Sen. Susan Collins, R-Maine, apparently helped break the logjam by agreeing to vote to let the Senate debate the bill. Collins said she has concerns about some aspects of the bill, such as what she believes to be weak efforts to address problems at the federal mortgage guarantee agencies. Collins said that she does want to see Congress pass a bill that puts a council in charge of identifying firms that could hurt the economy, and that she does want to see more effective regulation of derivatives.
The life insurance industry has a number of concerns about the bill.
These issues include winning a carve-out in the tough derivatives provisions of the Senate legislation that would allow insurance companies to purchase custom derivatives tailored to the industry’s specific needs. That provision is contained in the House version of the legislation, as well as in the original Dodd version of the bill. However, it was negotiated out in the tougher derivatives regulation provisions demanded by Sen. Blanche Lincoln, D-Ark., chairman of the Ag panel.

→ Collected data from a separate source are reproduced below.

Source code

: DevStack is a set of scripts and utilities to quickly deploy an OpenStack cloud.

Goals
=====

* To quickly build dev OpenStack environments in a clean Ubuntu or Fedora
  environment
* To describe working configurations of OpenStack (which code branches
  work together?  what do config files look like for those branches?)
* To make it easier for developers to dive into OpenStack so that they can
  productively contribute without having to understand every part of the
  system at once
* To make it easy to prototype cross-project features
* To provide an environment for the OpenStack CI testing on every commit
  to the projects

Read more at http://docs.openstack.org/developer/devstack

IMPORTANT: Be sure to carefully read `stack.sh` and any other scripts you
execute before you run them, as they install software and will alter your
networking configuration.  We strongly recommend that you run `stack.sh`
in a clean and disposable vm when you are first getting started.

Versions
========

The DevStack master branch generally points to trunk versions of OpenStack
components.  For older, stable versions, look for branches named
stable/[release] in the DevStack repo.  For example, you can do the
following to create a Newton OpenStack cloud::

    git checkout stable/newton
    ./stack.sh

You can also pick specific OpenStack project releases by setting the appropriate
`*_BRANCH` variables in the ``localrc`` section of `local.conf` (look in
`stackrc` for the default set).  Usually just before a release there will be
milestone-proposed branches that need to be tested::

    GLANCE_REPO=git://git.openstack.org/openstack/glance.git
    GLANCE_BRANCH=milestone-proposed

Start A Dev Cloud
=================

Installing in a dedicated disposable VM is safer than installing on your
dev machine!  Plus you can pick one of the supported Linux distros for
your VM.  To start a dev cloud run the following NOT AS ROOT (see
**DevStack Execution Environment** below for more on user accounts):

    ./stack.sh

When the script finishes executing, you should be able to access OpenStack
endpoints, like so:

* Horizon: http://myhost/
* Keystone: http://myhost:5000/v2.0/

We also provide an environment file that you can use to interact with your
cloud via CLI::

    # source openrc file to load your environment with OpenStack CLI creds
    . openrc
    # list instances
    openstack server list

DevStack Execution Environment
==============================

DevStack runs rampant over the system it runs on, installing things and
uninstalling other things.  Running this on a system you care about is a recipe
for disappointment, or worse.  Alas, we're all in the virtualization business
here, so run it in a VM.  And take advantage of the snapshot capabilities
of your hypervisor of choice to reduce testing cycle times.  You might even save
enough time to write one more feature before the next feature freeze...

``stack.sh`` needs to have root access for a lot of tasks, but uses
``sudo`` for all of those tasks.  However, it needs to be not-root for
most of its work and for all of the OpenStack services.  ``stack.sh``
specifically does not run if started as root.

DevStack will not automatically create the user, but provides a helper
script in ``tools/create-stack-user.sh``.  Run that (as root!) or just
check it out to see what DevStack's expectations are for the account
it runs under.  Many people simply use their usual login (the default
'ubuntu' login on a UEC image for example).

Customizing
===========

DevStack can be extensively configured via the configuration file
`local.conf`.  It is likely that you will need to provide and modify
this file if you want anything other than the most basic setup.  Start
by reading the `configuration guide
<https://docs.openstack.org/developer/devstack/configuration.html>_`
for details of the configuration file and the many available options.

Insurers have been trying to win a carve-out in the Democratic version of the bill that would exempt insurers from a provision limiting certain investment activities of financial companies which include deposit-taking banks. That provision was proposed by former Federal Reserve Chairman Paul Volcker and supported by the Obama administration.
A compromise amendment proposed by two Democratic senators provides an exception for proprietary investments on behalf of the insurance company, either through the insurance company or an investment affiliate.
Some insurance companies with limited life insurance activities have accepted this proposed amendment, but insurance companies whose primary business is life are seeking somewhat broader language, according to several insurance industry lobbyists.
The provision would affect life insurers and mutual funds by barring financial institutions that own a bank from investing in or sponsoring a private investment fund or engage in its own proprietary trading system.
At the same time, state insurance legislators and regulators are renewing their efforts to strike language in the legislation creating an Office of National Insurance within the Treasury Department. Failing that, the legislators and regulators are seeking to limit the ability of federal officials to pre-empt state insurance laws.
There are also efforts by some state regulators and legislators to limit the impact of a provision of the Senate bill that would provide uniformity in regulation of surplus lines and reinsurance products. Under these provisions, also contained in the House bill, all multi-state placements of surplus lines and reinsurance products would be governed by the rules of the state in which the transaction is placed.